Stanford Crypto 1 course

Perils of the Many Time Pad

I've been doing the entry level crypto MOOC from Stanford/Coursera by Dan Boneh.

This is my solution to the first of the optional programming questions, but using some different data. The question provides several ciphertexts that have been encrypted with the same key.

The encryption is simple XOR with a random key, but the same key is used each time. The question shows the error of using a one time pad more than once.

There is a hint provided,

"Hint: XOR the ciphertexts together, and consider what happens when a space is XORed with a character in [a-zA-Z]. "

My solution involved two parts.

First noting the helpful hint. Ascii space is 0x20 and characters "A-Z" are sequential between 0x41 and 0x5a, and "a-z" between 0x61 and 0x7a.

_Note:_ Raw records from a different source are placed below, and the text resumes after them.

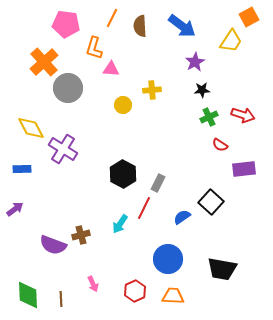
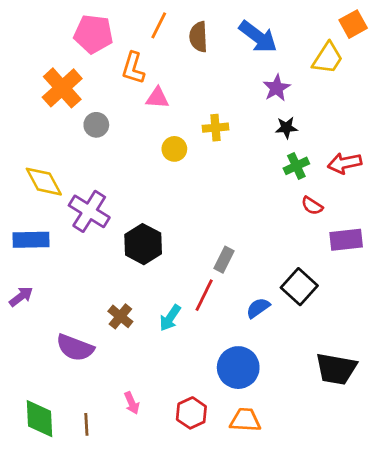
gray circle: (68, 88) -> (96, 125), size x0.6
red arrow: (243, 115) -> (345, 163), turned 150
blue rectangle: (22, 169) -> (31, 240), size x1.4
black hexagon: (123, 174) -> (143, 244), moved
brown cross: (81, 235) -> (120, 316), moved, turned -36
black trapezoid: (222, 269) -> (336, 369), moved

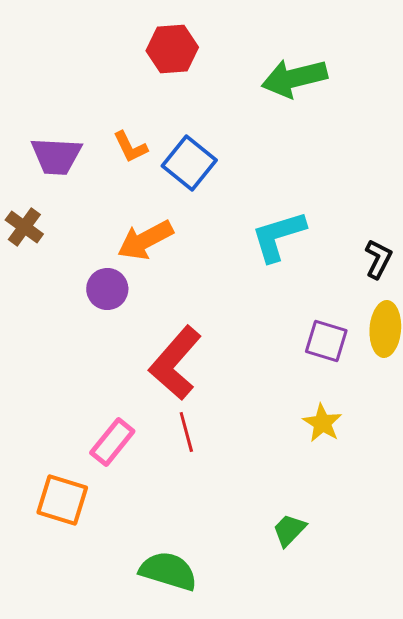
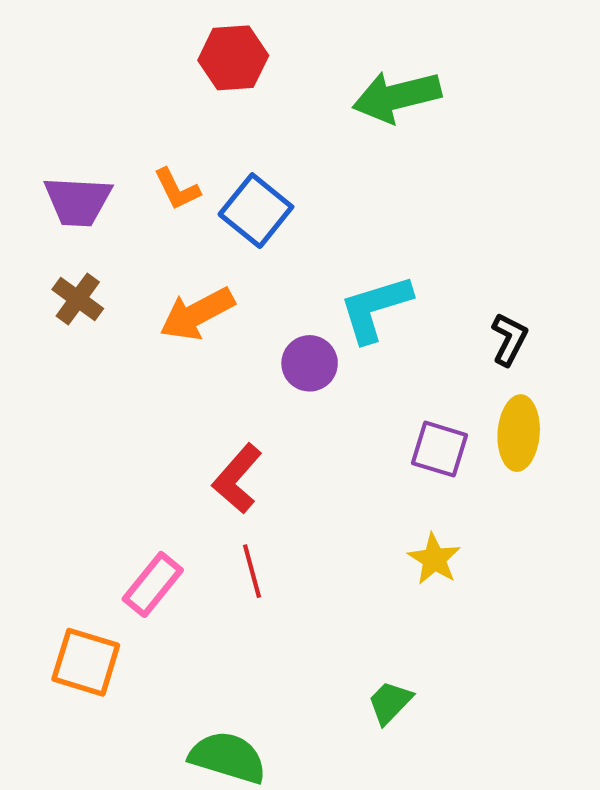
brown cross: (24, 227) -> (78, 299), moved
purple circle: (107, 289) -> (310, 363), moved
red L-shape: (175, 363) -> (237, 479), size x0.7

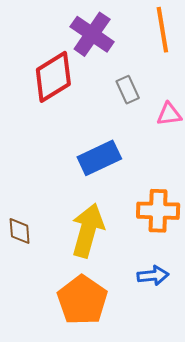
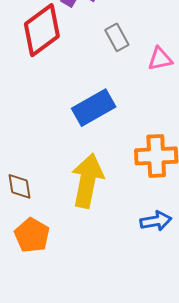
orange pentagon: (82, 300) -> (32, 235), moved, size x0.7

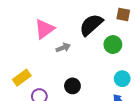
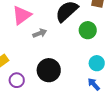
black circle: (72, 86) -> (49, 70), size x1.5

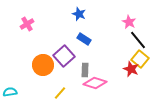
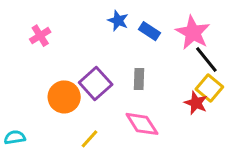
pink star: (129, 22) -> (193, 33), size x1.6
blue rectangle: (84, 39) -> (149, 31), moved
gray rectangle: (85, 70) -> (139, 79), moved
pink diamond: (95, 83) -> (142, 124), turned 40

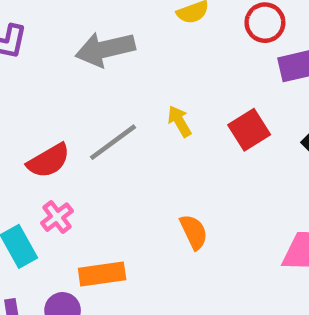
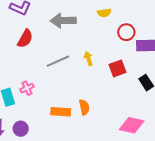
red circle: (265, 23) -> (126, 32), moved
red semicircle: (49, 161) -> (25, 39), moved, turned -42
orange rectangle: (102, 274) -> (61, 112), moved

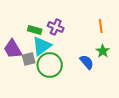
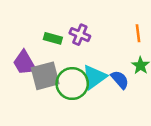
cyan triangle: (42, 46) -> (94, 77), moved
gray square: (29, 59) -> (45, 76), size x1.6

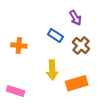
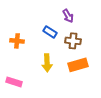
brown cross: (81, 45) -> (73, 41), turned -35
orange rectangle: (77, 83) -> (78, 65), moved

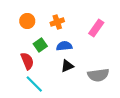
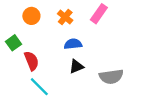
orange cross: (57, 22) -> (65, 17), turned -32
pink rectangle: (96, 28) -> (99, 14), moved
green square: (40, 45) -> (13, 43), moved

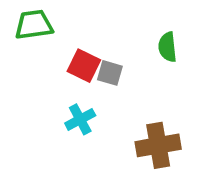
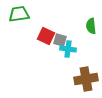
cyan cross: (80, 119) -> (68, 49), moved, turned 35

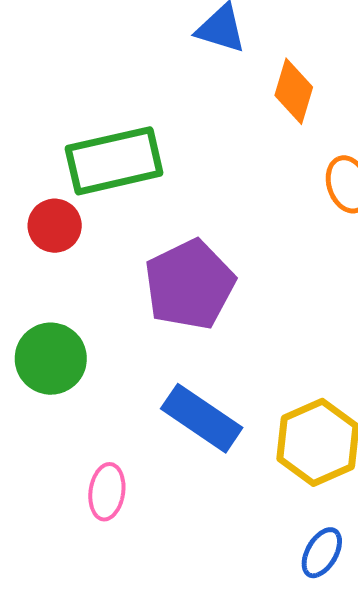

Therefore " " $\oplus$ "A" = "a" ( and because of the nature of XOR the reverse is true also )

First XOR each message against each other

  • for ${c_i},{c_j} \in C$ calculate ${c_i \oplus c_j}$, noting that $c_i \oplus c_j = m_i \oplus m_j$

This gives $n(n-1)/2$ new texts to analyze. I compared all the XOR of particular ciphertext. For each decryption if a printable character at a particular location appeared more times that another character, I would assume that was the best decryption and choose that for the initial guess of that messages plaintext.

Analyse the resultant plaintexts, and use simple word analysis and guessing to improve them.

  • encryption algorithm is $E(k,m_i) = m_i \oplus k$,
  • decryption is $D(k,m_i)=c_i \oplus k$
  • the key is simply $k=c_i \oplus m_i$

So I manually iterate around

  • use a guess to generate a new key.
  • use that to decrypt the other messages.
  • Improve the guesses making lexical choices.

I attach my python code for each part here programming1-1.py and programming1-2.py

Ways to improve this would be using bigram trigram probabilities, and checking a key only decrypts a cipher text to printable characters.